WHAT IS REQUIRED: Render every line of the items below as a Markdown table with the columns "No." and "Line", numbering the rows in order and leaving out blank lines.

PROVIDED RECORDS:
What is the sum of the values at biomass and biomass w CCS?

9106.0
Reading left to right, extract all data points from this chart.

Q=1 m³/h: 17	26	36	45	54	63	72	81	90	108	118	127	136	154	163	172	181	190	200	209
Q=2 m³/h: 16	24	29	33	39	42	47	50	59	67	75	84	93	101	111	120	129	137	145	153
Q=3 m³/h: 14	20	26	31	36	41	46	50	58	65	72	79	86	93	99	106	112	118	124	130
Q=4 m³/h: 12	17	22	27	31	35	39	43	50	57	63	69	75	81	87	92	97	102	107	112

ANSWER TO THE PROBLEM:
| No. | Line |
|---|---|
| 1 | What is the sum of the values at biomass and biomass w CCS? |
| 2 | 9106.0 |
| 3 | Reading left to right, extract all data points from this chart. |
| 4 | Q=1 m³/h: 17	26	36	45	54	63	72	81	90	108	118	127	136	154	163	172	181	190	200	209 |
| 5 | Q=2 m³/h: 16	24	29	33	39	42	47	50	59	67	75	84	93	101	111	120	129	137	145	153 |
| 6 | Q=3 m³/h: 14	20	26	31	36	41	46	50	58	65	72	79	86	93	99	106	112	118	124	130 |
| 7 | Q=4 m³/h: 12	17	22	27	31	35	39	43	50	57	63	69	75	81	87	92	97	102	107	112 |